- Sep 8, 2003
From our friends at SkyReport.com
Cable operator Mediacom said last week it continues to be impacted by satellite TV moves in the areas it serves, especially with DBS-delivered local TV channel packages.
Said Rocco Commisso, Mediacom's chairman and CEO, "As anticipated, during the third quarter we continued to experience heightened video competition due to recent launches of local broadcast channels by satellite providers in certain markets and their aggressive promotional campaigns."
Fulcrum Global Partners analyst Richard Greenfield said that at the end of the third quarter, Mediacom was experiencing tough local-into-local competition in 43 percent of its markets. That number is expected to rise to 64 percent by year-end, the analyst said in a research note released late last week.
"Without a proven tactic to reduce Mediacom's churn to DBS, we have a difficult time believing that the satellite pressure will subside when local-into-local has reached 64 percent of Mediacom's footprint," Greenfield said.
The company increased its marketing spending by more than 45 percent in the third quarter in an effort to retain basic customers, Greenfield said.
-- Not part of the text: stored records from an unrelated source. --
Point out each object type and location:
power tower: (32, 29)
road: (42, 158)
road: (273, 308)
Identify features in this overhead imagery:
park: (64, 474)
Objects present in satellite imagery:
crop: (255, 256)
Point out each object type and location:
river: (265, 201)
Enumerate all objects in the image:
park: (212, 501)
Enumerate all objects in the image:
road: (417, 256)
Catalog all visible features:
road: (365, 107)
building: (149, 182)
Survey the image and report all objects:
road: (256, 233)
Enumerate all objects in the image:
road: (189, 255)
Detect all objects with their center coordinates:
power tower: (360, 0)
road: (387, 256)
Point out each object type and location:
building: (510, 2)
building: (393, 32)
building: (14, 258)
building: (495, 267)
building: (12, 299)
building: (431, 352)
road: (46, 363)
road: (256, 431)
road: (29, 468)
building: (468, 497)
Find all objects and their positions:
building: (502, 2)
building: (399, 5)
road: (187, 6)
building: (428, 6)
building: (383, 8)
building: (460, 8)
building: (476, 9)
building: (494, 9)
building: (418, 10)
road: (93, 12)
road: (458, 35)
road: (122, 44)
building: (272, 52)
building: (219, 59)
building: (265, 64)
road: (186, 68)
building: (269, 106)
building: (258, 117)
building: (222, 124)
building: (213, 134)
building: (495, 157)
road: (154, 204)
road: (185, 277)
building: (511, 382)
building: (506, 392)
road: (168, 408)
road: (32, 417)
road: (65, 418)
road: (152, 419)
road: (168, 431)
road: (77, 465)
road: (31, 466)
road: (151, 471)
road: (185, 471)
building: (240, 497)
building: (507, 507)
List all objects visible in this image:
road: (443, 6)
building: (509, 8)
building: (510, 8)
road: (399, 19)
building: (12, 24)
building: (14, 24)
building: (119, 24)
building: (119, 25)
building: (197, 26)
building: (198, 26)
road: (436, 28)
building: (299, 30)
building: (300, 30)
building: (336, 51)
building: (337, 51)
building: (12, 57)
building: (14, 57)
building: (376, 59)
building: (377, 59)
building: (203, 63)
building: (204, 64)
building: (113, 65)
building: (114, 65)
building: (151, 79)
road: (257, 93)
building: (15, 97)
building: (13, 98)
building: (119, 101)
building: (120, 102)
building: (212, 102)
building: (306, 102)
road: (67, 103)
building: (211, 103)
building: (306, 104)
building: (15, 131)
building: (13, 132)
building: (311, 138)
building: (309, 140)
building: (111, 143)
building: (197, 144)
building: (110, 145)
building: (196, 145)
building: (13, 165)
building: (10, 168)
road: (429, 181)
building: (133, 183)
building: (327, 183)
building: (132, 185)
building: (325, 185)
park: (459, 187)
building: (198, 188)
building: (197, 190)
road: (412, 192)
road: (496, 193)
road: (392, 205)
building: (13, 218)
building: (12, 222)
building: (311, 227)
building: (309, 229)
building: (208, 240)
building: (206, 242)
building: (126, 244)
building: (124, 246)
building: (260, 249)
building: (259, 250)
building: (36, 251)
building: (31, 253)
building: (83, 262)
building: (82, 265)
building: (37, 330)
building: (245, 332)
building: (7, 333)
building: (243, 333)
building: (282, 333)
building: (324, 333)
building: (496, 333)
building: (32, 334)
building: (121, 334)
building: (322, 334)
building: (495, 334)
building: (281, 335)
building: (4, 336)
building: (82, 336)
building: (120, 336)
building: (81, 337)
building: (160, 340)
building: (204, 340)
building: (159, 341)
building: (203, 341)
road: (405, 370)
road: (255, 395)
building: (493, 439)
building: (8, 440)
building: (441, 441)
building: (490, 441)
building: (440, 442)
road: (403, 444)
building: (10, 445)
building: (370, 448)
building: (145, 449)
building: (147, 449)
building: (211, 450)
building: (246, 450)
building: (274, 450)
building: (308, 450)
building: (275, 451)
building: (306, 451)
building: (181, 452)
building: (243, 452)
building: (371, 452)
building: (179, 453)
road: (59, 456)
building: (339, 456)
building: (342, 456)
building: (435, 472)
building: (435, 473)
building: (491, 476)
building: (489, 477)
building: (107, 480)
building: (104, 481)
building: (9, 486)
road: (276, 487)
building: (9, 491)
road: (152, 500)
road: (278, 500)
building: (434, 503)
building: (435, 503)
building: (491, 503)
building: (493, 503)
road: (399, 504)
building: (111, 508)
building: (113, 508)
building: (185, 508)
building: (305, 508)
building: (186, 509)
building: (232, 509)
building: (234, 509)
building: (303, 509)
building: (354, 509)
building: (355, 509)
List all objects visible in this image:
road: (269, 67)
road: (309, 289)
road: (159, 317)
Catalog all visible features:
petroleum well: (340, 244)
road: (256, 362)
Losses to DBS continue to be primarily lower-end, basic-only customers, the analyst said.
Commisso said Mediacom has intensified its focus on every aspect of its business. "Recent enhancements to our entry-level digital video package, the continued development of exclusive local content, and ongoing investments in our customer service infrastructure are all aimed at increasing consumer satisfaction," he said.
"Moreover, we are refining our marketing message and competitive approach on a market-by-market basis. We believe these steps, in addition to others we are taking, will improve the overall customer experience," Commisso said.